Exercise:
In the data below, which lines contain "Service"? List them by copying each one.

Exercise material:
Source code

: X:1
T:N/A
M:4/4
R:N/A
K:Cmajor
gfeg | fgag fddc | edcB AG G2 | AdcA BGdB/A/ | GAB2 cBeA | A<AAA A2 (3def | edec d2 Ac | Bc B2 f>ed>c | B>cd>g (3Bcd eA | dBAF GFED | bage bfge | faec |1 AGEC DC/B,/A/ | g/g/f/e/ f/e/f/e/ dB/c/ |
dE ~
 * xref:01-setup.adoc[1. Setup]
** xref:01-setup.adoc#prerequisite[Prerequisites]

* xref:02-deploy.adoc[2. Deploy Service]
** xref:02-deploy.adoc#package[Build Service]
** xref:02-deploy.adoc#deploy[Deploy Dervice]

Result below:
* xref:02-deploy.adoc[2. Deploy Service]
** xref:02-deploy.adoc#package[Build Service]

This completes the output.